O mercado de previsões nos Estados Unidos amadureceu para além do que economistas imaginavam, impulsionado por plataformas como Kalshi e Polymarket. O conceito nasceu nos anos 80, com a ideia de que o livre mercado poderia antecipar eventos relevantes, incluindo eleições, riscos ambientais e política monetária.
Quase quatro décadas depois, o setor se tornou um negócio bilionário, fortemente puxado por apostas esportivas. Economistas originais defendiam limites e usos restritos, mas a prática atual concentra grande parte do volume em eventos esportivos e temas da cultura pop.

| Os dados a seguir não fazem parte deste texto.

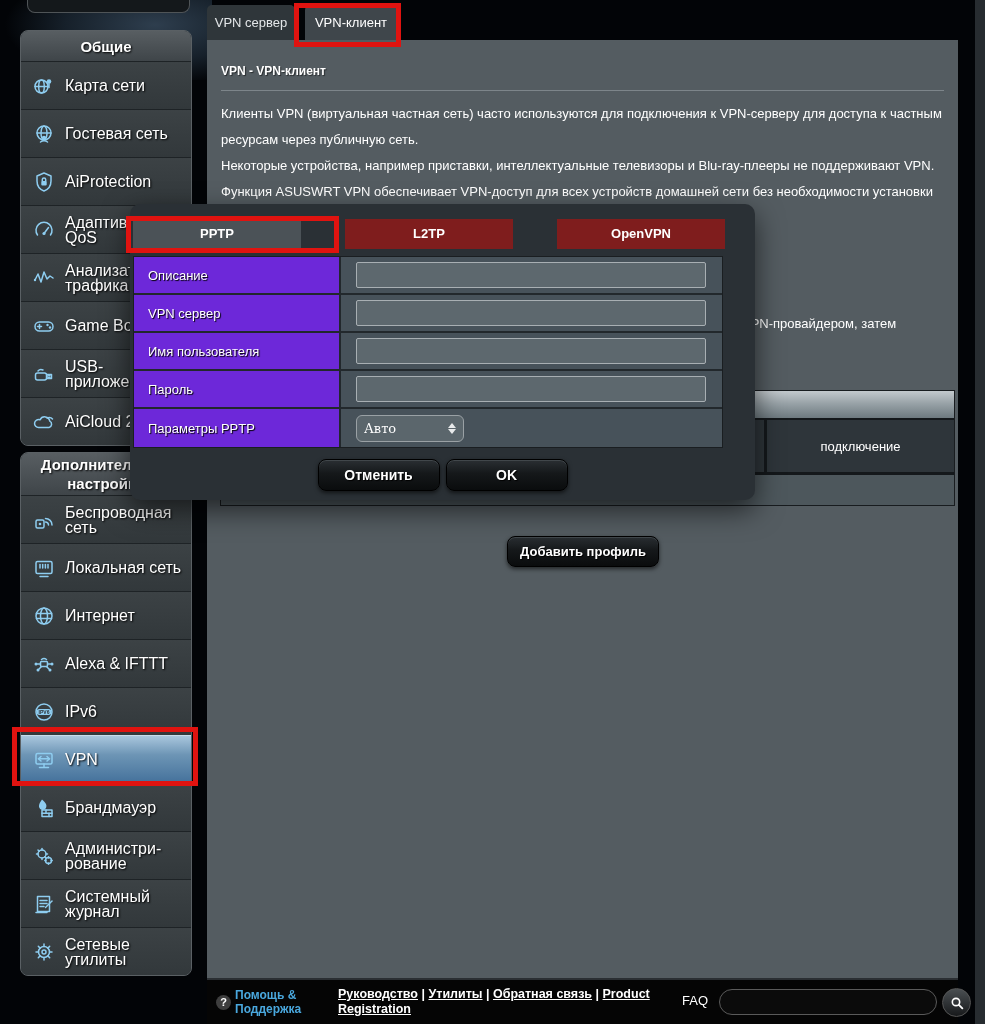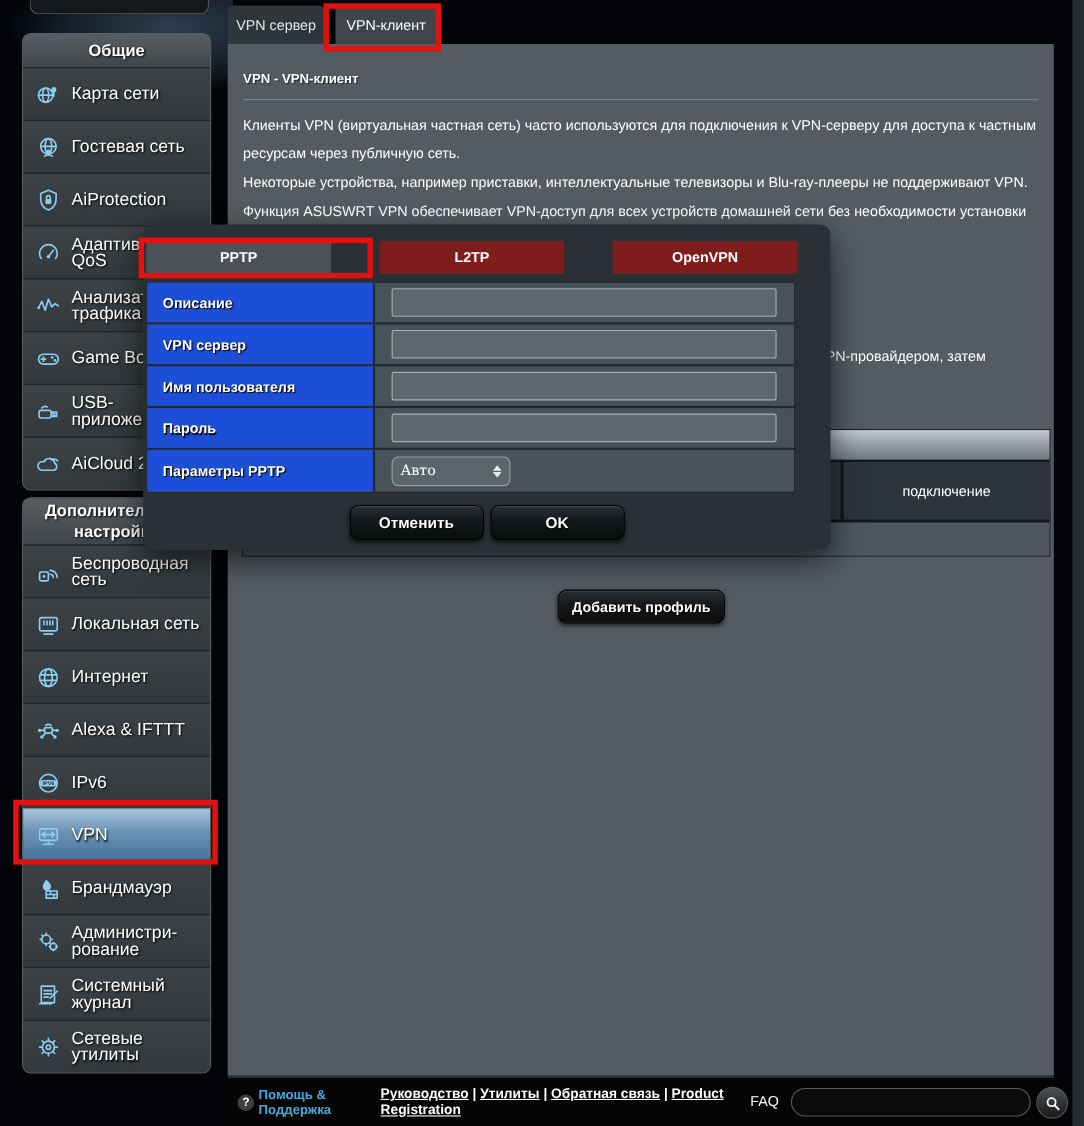--- a/index.html
+++ b/index.html
@@ -71,7 +71,7 @@
   .modal-table{position:absolute;left:3px;top:52px;width:590px;border:1px solid #1a1e21;background:#47525a;}
   .m-row{display:flex;height:38px;border-bottom:2px solid #22282c;}
   .m-row:last-child{border-bottom:none;}
-  .m-label{width:207px;background:#1d4ed8;color:#fff;font-weight:bold;font-size:13px;
+  .m-label{width:207px;background:#6d28d9;color:#fff;font-weight:normal;font-size:13px;
     display:flex;align-items:center;padding-left:14px;border-right:2px solid #22282c;text-shadow:1px 1px 1px #000;}
   .m-field{flex:1;display:flex;align-items:center;padding-left:15px;}
   .m-field input{width:350px;height:26px;background:#5d686e;border:1px solid #a8afb3;border-radius:2px;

Origens do mercado de previsões
Foi em Iowa, durante um almoço em 1988, que três economistas criaram o Iowa Political Stock Market, hoje Iowa Electronic Markets. O experimento testou se a sabedoria da multidão supera pesquisas, com participação restrita e apostas mínimas.
O mercado de Iowa previu com precisão a vitória de George H. W. Bush em 1990, validando a ideia de mercados de previsão como instrumentos de informação. Os autores do estudo, posteriormente, foram coautores do artigo de 2008 que defendia a liberação regulatória.
Da promessa à prática atual
A visão original apontava contratos sobre resultados econômicos e políticos, com salvaguardas como limites de contribuição anual. O modelo atual, porém, explora contratos sobre uma ampla gama de eventos, não apenas eleições.
As plataformas atuais registram grande parte das operações em esportes e cultura pop, o que preocupa especialistas em saúde pública. Dados indicam volumes expressivos de negociações ligadas a esportes.
Operação e regulação
Kalshi e Polymarket operam como negociações de contratos, não como cassinos, e afirmam que não há banca própria. Na prática, a compra de cotas pode se assemelhar a apostas em plataformas de apostas esportivas tradicionais.
A legislação americana trata contratos financeiros de modo distinto das apostas, abrindo espaço para participação ampla, inclusive por maiores de 18 anos. A prática tem gerado debates sobre impactos sociais e de consumo.
Riscos, benefícios e debates
Pró e contra convergem entre especialistas. Há potencial para melhorar a agregação de informações e antecipar demanda, mas surgem riscos de vício e inadimplência associada a apostas esportivas.
Estudos indicam impactos variados na educação climática, em políticas públicas e no comportamento de consumo. Economistas ressaltam a importância de equilíbrio entre inovação e proteção aos usuários.